[EXERCISES]
**1.** Answer these questions using the library budget tips below. Mark each answer with its letter.
(a) Who would be even better to give the oral presentation?
(b) What should be done with any acronyms?
(c) Once the budget appropriation is approved, who reviews how the budget process went?
**2.** Reproduce the library budget tips below, between "Presentation.  In addition" and "encounter become adversarial.", inclusive.
**3.** Write what comes next in the library budget tips below, picking up after the last line shown.

---------- TEXT SECTION ----------

Presentation.  In addition to your budget request, and your written documentation, it is wise to make an oral presentation.  The following tips may help you:

  • Make sure you know the audience and that they know you.  Budget time should not be the only time they hear about how wonderful the public library is.

  • Take members of your library board and Friends group with you.  Even better, let the library board president make the presentation. 

  • Don't use jargon.  Explain any acronyms.

  • Be pleasant—Don't let the encounter become adversarial. 
  • Use some (not too much!) humor.

  • Be brief.

After the budget appropriation is approved.   This is time for library director and board to review how the budget process went:
 

  • Did you get what you asked for?
  • Why or why not?
  • What will you do differently next time?
  • If you did not get all that you asked for, how will you reallocate your budget lines?

---------- RECORDS ----------

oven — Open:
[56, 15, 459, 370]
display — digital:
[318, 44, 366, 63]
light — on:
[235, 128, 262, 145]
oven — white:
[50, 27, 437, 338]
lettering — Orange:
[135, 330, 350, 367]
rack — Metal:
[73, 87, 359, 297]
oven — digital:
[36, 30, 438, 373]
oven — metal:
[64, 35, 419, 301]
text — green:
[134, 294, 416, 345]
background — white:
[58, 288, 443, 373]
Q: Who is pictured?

----------
---------- RECORDS ----------

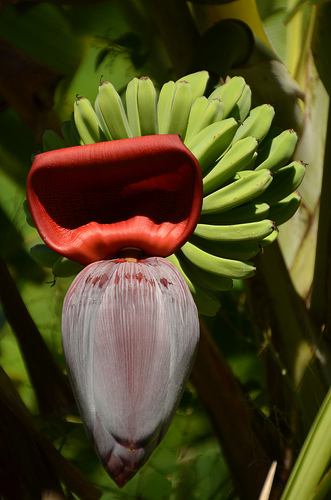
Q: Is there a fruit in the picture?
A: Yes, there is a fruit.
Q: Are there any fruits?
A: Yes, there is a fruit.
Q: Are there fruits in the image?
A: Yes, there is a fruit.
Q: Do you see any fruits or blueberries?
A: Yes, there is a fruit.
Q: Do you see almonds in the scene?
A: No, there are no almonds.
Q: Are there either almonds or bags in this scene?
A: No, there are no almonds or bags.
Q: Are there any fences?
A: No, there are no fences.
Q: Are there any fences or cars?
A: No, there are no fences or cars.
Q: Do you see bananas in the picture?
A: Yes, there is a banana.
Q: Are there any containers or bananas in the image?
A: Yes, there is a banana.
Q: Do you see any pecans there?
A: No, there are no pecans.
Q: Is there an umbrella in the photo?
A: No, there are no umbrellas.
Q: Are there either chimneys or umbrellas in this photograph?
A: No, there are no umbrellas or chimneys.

----------

[TASK-BY-TASK RESULTS]
**1.**
(a) The library board president.
(b) They should be explained.
(c) The library director and board.

**2.**
Presentation.  In addition to your budget request, and your written documentation, it is wise to make an oral presentation.  The following tips may help you:

  • Make sure you know the audience and that they know you.  Budget time should not be the only time they hear about how wonderful the public library is.

  • Take members of your library board and Friends group with you.  Even better, let the library board president make the presentation. 

  • Don't use jargon.  Explain any acronyms.

  • Be pleasant—Don't let the encounter become adversarial.

**3.**
  • No matter what, it is always important to say "Thank You!"  You will have to go back to these same folks and ask for money again. 

Typical Budget calendar (adapted from "Developing the Library Budget", DPI.  Your actual calendar may vary)

February-March
  • Review annual report for trends, needed changes, etc.
Spring
  • Review strategic plan and progress toward goals
Mid-Year
  • Review current year revenue and expenditures
  • Municipality sets budget calendar and process
Summer
  • After discussion with board, director drafts preliminary budget
Late Summer / Early Fall
  • Board approves or revises budget
  • Director submits board-approved budget request to municipality
  • Director prepares documentation for budget hearing
Fall
  • Budget reviewed by mayor, administrator, or finance committee
  • May request additional information
  • Budget hearing
Fall
  • Final budget approval

Late fall

(post approval)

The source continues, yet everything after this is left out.